The strategy that I’ve been adopting for the last year and a half, of spending less time explaining what we know and a lot of time explaining how we know it, seems to be paying off. People are responding to that change in my presentations and are very positive about it. A lot of Thursday night’s talk had to do with the cosmic distance scale and how it expanded as the size of the solar system was determined, and then stellar parallax was first measured, and then as the Cepheid period-luminosity relationship was discovered, and then as the redshift-distance relationship was discovered.  Knowing how all this knowledge was developed seems to have been a lot more meaningful to the audience than learning that the distances are really really huge.

Approaching the subject this way also allowed me to put a human face on things, and talk a bit about the people who made or advanced these discoveries. And slipping Henrietta Swan Leavitt into a presentation is always worth doing - people really respond when they find out a woman in a skilled but marginal university job made one of the most significant scientific discoveries ever.

Public Appearance - CCSO January 10, 2008

Posted on January 10th, 2008 by blue collar scientist

My first public appearance of 2008 will be at the Campbell Creek Science Center tonight (Thursday, January 10) at 7:00 PM.

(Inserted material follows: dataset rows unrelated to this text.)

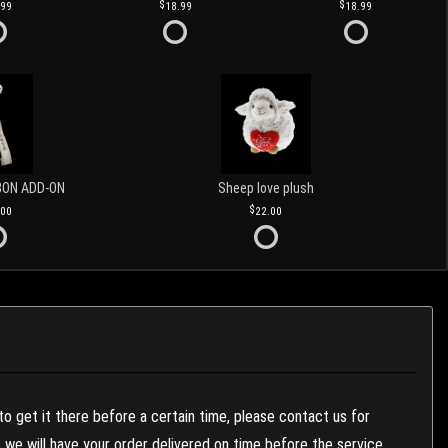
.99
18.99
18.99
BON ADD-ON
Sheep love plush
.00
22.00
to get it there before a certain time, please contact us for
es we will have your order delivered on time before the service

I’ll be giving a talk on the history of how we discovered the universe. This one is going to be a pretty top-down lecture, not my favorite kind, but the material is interesting (to me and my modest group of fans, at least), and I promise you will learn how we learned the things we know about the universe. I won’t be blowing things up and there will be very little audience participation. :-( Subtitled “we are not special, but we are pretty cool,” it will be a survey of the most significant discoveries and models of the universe through western history, and how they were made.

I really love the venue at Campbell Creek. They have a great room with good acoustics, they treat me way better than most of the other venues I work, and each time I go I get a blue coffee mug. I’m looking forward to collecting my seventh tonight - hope they’re still giving them out!